As Inside Philanthropy has previously noted, Galaxy Gives has earned a reputation for betting on bold, successful justice reform projects such as The Bail Project, the Florida Rights Restoration Coalition and the REFORM Alliance. One of Galaxy’s own initiatives is the Galaxy Leaders Fellowship, which provides a one-time, unrestricted award of $150,000 to an annual cohort of 10 fellows. According to the program’s press release, 90% of fellows are previously incarcerated or had a close family member incarcerated, are crime survivors, or work within the system. The fellowship’s goal is to support “emerging leaders that are working to dismantle our nation’s reliance on incarceration and criminalization.” 

This funding opportunity is now in its second year. The latest round of recipients was announced this week, and the application process for a third year is already in process. To date, the program has awarded $3.5 million to 20 fellows. 

According to Alex Duran, program officer for criminal justice reform at Galaxy Gives, the selected Galaxy fellows are a “powerful cross-pollination” of emerging movement leaders who have had direct contact with the legal system in a variety of ways. Duran says that all too often, philanthropy has “privileged big think tank organizations that do good work, but they’re not putting their lives on the line, they have not been harmed by these systems as our leaders have. [The fellows] are dedicating their lives to dismantling the system. These are the folks who are most equipped to dismantle the carceral state.”

The Galaxy fellows work in a variety of capacities at organizations across the country, ranging from faith leaders to lawyers, advocates and writers. Fellows in the new cohort include Jacinta Gonzalez, an Arizona-based campaign organizer working on ending the criminalization of migrants, and Robert Holbrook, the executive director of the Abolitionist Law Center. According to the Galaxy Gives website, Holbrook spent “over two decades incarcerated for an offense for which he was convicted as a minor.”

Another Galaxy Leaders fellow, Jeannie Alexander, told Inside Philanthropy that she learned about the fellowship when Galaxy Gives reached out to her personally about the open application. This proactive approach to grantmaking is something that struck Alexander as different and refreshing. “It says something about the organization when the people working for it are plugged into what is happening on the ground, and aware of who is doing the work,” she said. 

Alexander is a reverend and executive director of the No Exceptions Prison Collective, a prison abolitionist organization in Nashville that advocates for “un-caging our loved ones” through litigation, legislation and grassroots movement-building. Alexander’s initial time spent in the prison system was as a chaplain on death row, and during her years interacting with insiders, she began to grasp the fundamental value of understanding the system through personal experience. “Things can’t be theoretical; they have to be lived,” she says.

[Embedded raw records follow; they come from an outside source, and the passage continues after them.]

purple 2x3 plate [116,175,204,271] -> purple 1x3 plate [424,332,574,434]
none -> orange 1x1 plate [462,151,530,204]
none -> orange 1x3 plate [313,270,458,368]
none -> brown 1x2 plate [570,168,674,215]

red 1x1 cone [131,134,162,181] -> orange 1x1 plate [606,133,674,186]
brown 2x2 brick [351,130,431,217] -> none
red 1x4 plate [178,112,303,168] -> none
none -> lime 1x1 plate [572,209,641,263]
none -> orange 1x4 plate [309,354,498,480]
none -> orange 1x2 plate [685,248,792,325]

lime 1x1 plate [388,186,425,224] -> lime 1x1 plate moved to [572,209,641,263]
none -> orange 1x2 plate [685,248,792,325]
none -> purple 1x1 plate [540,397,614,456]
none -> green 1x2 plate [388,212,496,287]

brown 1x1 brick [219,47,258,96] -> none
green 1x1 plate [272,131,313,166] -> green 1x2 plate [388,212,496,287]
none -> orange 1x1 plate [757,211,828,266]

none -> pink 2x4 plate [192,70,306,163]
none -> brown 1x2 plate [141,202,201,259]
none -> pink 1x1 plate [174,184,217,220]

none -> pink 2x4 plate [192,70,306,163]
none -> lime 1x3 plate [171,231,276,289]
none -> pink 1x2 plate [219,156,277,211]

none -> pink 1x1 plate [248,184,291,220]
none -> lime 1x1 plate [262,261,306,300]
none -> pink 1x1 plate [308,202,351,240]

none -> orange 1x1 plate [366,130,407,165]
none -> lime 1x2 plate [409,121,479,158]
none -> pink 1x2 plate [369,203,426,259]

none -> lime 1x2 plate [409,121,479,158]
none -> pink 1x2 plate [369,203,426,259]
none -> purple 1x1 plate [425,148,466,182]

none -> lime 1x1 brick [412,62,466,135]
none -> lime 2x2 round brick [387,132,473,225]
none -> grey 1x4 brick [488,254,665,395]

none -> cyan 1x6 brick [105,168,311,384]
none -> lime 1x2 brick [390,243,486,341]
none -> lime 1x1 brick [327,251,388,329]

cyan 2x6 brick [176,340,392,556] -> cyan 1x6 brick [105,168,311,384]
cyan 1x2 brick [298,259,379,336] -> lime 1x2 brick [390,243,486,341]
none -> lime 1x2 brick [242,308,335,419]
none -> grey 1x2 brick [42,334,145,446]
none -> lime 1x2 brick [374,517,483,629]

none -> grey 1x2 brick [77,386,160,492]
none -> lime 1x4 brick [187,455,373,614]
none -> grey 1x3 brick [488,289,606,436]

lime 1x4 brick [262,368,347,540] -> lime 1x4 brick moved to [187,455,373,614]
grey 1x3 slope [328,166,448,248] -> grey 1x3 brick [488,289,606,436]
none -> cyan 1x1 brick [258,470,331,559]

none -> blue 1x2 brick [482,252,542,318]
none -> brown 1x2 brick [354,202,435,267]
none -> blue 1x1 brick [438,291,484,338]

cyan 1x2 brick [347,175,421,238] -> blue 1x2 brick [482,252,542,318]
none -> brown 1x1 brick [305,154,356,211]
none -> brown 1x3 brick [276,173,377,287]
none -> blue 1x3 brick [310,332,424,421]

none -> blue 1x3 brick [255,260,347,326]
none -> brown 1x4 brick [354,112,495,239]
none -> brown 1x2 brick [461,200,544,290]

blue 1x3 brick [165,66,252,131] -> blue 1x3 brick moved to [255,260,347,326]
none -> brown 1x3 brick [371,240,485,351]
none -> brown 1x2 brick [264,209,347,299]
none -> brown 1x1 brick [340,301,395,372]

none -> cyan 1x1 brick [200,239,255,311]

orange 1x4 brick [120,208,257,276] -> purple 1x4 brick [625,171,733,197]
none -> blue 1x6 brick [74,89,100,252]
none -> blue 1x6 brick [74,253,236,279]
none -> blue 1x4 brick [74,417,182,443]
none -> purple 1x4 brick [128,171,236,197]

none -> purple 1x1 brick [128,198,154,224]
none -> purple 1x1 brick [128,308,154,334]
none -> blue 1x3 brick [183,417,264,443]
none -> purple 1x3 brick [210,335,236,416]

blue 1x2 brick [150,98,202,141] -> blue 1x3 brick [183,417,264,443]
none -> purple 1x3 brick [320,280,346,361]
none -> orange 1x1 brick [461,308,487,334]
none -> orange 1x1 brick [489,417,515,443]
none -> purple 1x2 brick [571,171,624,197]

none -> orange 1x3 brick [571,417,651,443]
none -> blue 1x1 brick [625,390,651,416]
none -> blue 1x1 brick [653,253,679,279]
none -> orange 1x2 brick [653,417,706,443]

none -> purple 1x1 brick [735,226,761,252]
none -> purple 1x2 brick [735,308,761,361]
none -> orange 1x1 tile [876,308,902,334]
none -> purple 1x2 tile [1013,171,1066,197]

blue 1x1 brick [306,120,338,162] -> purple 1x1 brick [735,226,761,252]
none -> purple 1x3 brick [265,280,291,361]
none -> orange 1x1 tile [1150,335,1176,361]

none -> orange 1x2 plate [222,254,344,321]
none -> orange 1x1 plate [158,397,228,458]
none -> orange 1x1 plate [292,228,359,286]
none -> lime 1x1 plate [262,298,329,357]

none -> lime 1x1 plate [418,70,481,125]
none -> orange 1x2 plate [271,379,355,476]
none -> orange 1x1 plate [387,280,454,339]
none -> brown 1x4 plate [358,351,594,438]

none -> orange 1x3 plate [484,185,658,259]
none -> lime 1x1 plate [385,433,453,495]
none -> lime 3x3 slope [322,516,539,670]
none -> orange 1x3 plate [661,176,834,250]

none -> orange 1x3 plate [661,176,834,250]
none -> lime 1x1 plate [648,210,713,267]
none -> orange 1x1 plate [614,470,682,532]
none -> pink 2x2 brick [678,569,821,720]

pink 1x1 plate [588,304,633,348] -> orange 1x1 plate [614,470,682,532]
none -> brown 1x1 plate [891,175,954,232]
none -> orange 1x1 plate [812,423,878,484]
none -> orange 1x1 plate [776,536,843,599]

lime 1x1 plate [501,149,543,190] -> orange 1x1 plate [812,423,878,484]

Alexander sees constituent leadership within justice reform as “not just important, but absolutely essential.” The Galaxy Fellows program, she says, supports a bottom-up approach that “acknowledges the people already doing the work who have been in the system, and helping them develop the tools to do work that is even more meaningful and more impactful.” 

In that sense, the Galaxy Gives program is part of a larger trend we’re seeing in philanthropy right now, as funders pursue more responsive forms of giving that follow the lead of the communities they serve and people directly impacted by the problems they’re trying to solve. 

Another strength of the Galaxy fellowship is the variety of programming and geographies represented by the current slate of recipients. This presents a unique opportunity for learning, information-sharing and strategic partnering. “It’s a benefit that we’re all approaching this from slightly different perspectives,” says Alexander. “If someone is focusing on voting rights, that’s great, because I can’t focus on reduction of [prison] sentences in the South and Tennessee if I’m focusing on voting rights. These things all intersect… and one of the benefits of the Galaxy program is we learn from each other.”

This post has been updated with more recent statistics on Galaxy Gives’ overall giving to date.